When Life Interferes With Art


William Shakespeare has set aside Tuesday evening
to send some sonnets out. But first, he opens the mail:
slits an official envelope. His ex-wife's retained
a lawyer to lower her child support. The night's shot;
instead of revising poems, browsing Writer's Market,
stamping the SASEs, he composes his rebuttal. His candle's
burnt to a stub by the time his letter is worded properly.
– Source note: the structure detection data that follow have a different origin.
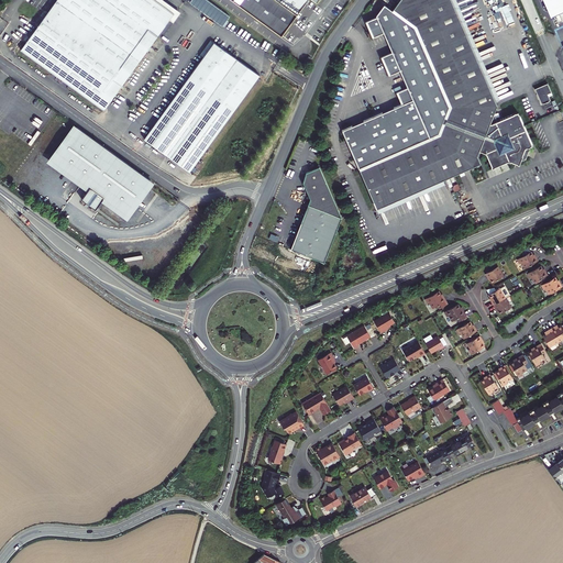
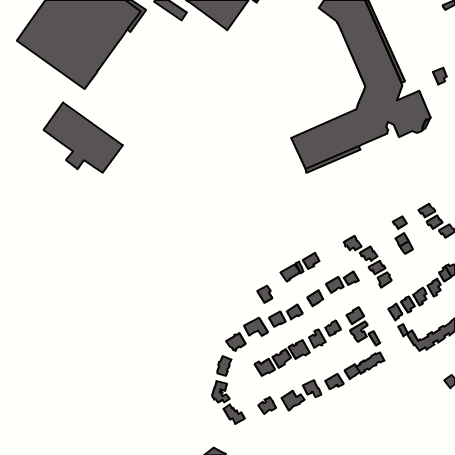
building: [342,4,451,170] -> none
building: [144,43,260,172] -> none
building: [291,167,342,263] -> none

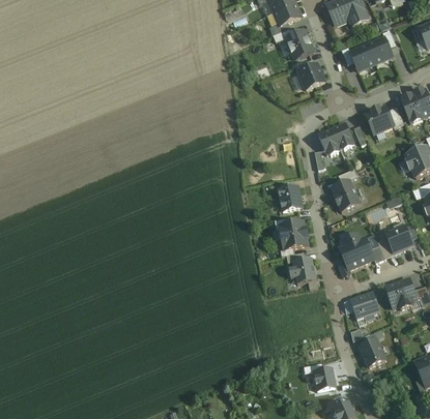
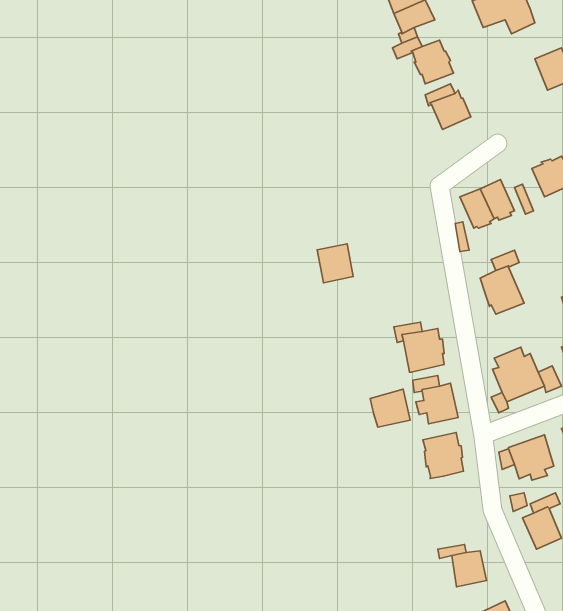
building: [348,42,375,70] -> none
building: [278,185,302,211] -> [317,244,353,283]
building: none -> [370,389,410,427]
building: none -> [423,433,463,479]

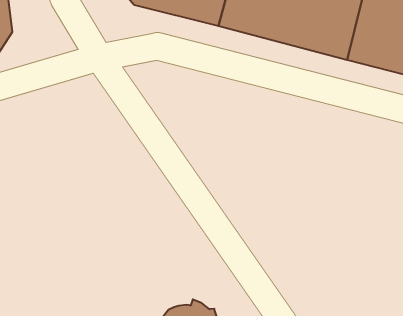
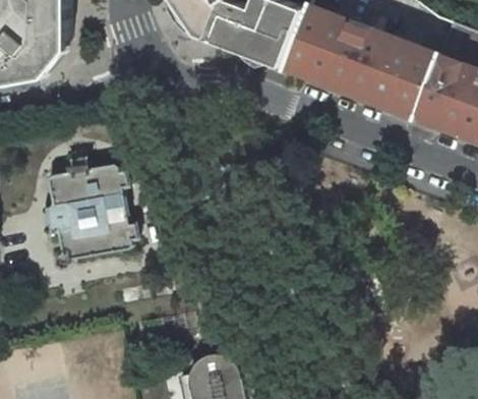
building: none -> [40,165,132,263]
Lev Tolstoy is called from his study to locate a missing
shin-guard before his son has to go to the soccer game.
He leaves his famous train roaring into the station
in St. Petersburg. By the time he returns (after finding
the shin-guard in the hall closet, under the vacuum cleaner,
and driving the carpool) the train has slowed to a crawl
and Anna, come to her senses, has stepped back from the track.

A.A. Milne takes time out from Eeyore's birthday to iron
his daughter's dressiest skirt. Every week, Wordsworth
plans menus for four and makes out his shopping list.
Virginia Woolf applies to go to a Texas writers' colony:
a small stipend, a room of her own for two precious months.
Revising her resume, she stops to jot a note: check out
summer-long camps, ask _______ if she'd take the kids.

And in this city, a full-time dad cooks nourishing
nightly dinners and types his wife's manuscripts. She's
truly grateful, inscribes her work "To my husband, my dearest
muse." Meanwhile, on the street where I live, a boy comes home
from college. "What's happenin', man?" he asks. "How's that book
you were writing? The one about the black eye?" I shrug.
"Don't quit now," he says. "It's something for all of us."